Your instructions
Leave the pictures out while you restate every entry below word for word.

Stored data entries
- - -
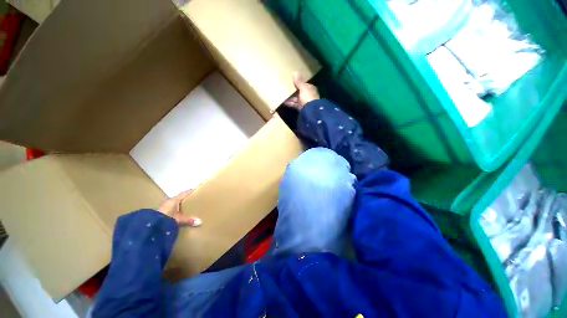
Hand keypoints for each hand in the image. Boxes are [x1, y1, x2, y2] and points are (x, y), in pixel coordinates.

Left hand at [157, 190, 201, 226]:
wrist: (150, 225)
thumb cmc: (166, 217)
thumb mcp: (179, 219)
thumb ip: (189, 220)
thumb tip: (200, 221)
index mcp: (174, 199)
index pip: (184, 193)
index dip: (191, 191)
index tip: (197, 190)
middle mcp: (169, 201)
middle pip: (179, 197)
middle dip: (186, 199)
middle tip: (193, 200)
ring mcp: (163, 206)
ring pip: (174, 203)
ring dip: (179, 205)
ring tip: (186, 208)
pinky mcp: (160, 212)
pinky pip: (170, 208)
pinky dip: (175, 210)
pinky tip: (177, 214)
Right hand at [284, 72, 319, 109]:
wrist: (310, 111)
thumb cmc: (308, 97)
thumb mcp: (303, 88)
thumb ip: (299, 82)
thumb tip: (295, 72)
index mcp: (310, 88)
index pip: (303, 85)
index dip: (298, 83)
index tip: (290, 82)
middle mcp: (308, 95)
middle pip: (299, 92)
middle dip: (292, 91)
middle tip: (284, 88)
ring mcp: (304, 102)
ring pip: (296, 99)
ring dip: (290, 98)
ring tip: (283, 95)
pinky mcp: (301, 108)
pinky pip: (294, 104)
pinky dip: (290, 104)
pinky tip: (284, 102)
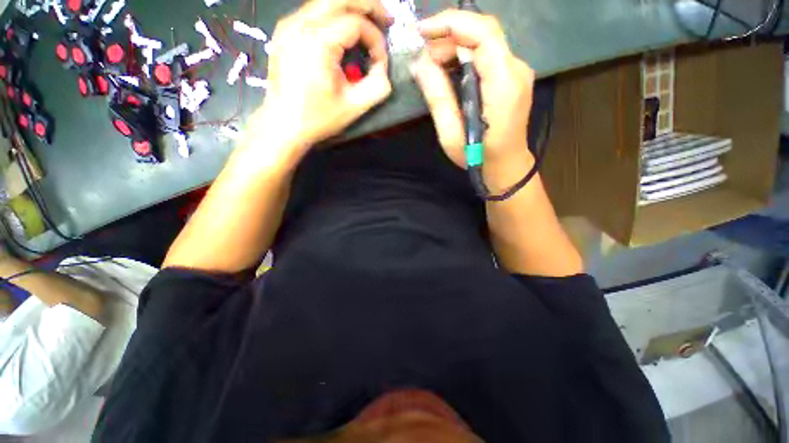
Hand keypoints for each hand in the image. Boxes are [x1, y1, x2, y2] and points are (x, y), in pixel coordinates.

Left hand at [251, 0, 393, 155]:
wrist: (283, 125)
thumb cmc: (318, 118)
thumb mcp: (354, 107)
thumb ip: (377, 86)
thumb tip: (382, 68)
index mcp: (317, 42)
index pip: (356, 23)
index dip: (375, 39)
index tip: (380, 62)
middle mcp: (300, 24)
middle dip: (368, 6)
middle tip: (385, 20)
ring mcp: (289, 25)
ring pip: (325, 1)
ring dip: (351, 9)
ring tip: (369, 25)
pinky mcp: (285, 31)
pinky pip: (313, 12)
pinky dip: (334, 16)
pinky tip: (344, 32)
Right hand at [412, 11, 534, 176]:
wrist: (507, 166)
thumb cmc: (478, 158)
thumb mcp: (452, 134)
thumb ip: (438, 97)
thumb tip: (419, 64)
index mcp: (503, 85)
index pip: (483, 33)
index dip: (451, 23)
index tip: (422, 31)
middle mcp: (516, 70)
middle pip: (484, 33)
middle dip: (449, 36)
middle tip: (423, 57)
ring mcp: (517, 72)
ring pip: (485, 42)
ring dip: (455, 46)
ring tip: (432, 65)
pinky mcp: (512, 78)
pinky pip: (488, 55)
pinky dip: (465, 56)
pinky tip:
- - -
Answer space
Hand keypoints for each hand in the image. Boxes are [x1, y1, x2, y2] and points are (x, y), in pixel coordinates.

Left hand at [157, 190, 201, 226]:
wrist: (150, 225)
thumb cmc: (166, 217)
thumb mcp: (179, 219)
thumb ip: (189, 220)
thumb tip: (200, 221)
index mcp: (174, 199)
index pip: (184, 193)
index dip: (191, 191)
index tip: (197, 190)
middle mcp: (169, 201)
middle pip: (179, 197)
middle dip: (186, 199)
middle tip: (193, 200)
ring mcp: (163, 206)
ring pip: (174, 203)
ring dip: (179, 205)
ring tip: (186, 208)
pinky mcp: (160, 212)
pinky pip: (170, 208)
pinky dip: (175, 210)
pinky tip: (177, 214)
Right hand at [284, 72, 319, 109]:
wrist: (310, 111)
thumb cmc: (308, 97)
thumb mcp: (303, 88)
thumb ip: (299, 82)
thumb tip: (295, 72)
index mcp: (310, 88)
index pip: (303, 85)
index dip: (298, 83)
index tip: (290, 82)
middle mcp: (308, 95)
middle pip: (299, 92)
middle dip: (292, 91)
middle tip: (284, 88)
ring mcp: (304, 102)
ring pip: (296, 99)
ring dip: (290, 98)
ring tip: (283, 95)
pinky mcp: (301, 108)
pinky pip: (294, 104)
pinky dip: (290, 104)
pinky tip: (284, 102)
Hand keypoints for each hand in the image. Boxes are [x1, y1, x2, y2] and points are (x, y), in pixel coordinates.

Left hand at [251, 0, 393, 155]:
wrist: (283, 125)
thumb cmc: (318, 118)
thumb mcp: (354, 107)
thumb ip: (377, 86)
thumb tip: (382, 68)
index mcp: (317, 42)
index pip: (356, 23)
index dip: (375, 39)
index tip: (380, 62)
middle mcp: (300, 24)
middle dip: (368, 6)
middle tip: (385, 20)
ring mcp: (289, 25)
ring pip: (325, 1)
ring dip: (351, 9)
ring tip: (369, 25)
pinky mcp: (285, 31)
pinky pip: (313, 12)
pinky dip: (334, 16)
pinky tip: (344, 32)
Right hand at [412, 11, 534, 176]:
wrist: (507, 166)
thumb cmc: (478, 158)
thumb mcp: (452, 134)
thumb ip: (438, 97)
thumb tip: (419, 64)
index mcp: (503, 85)
index pip: (483, 33)
index dip: (451, 23)
index tip: (422, 31)
middle mcp: (516, 70)
middle pip: (484, 33)
middle dip: (449, 36)
middle tip: (423, 57)
ring mcp: (517, 72)
ring pip: (485, 42)
ring dip: (455, 46)
ring tip: (432, 65)
pinky mcp: (512, 78)
pinky pip: (488, 55)
pinky dip: (465, 56)
pinky tip:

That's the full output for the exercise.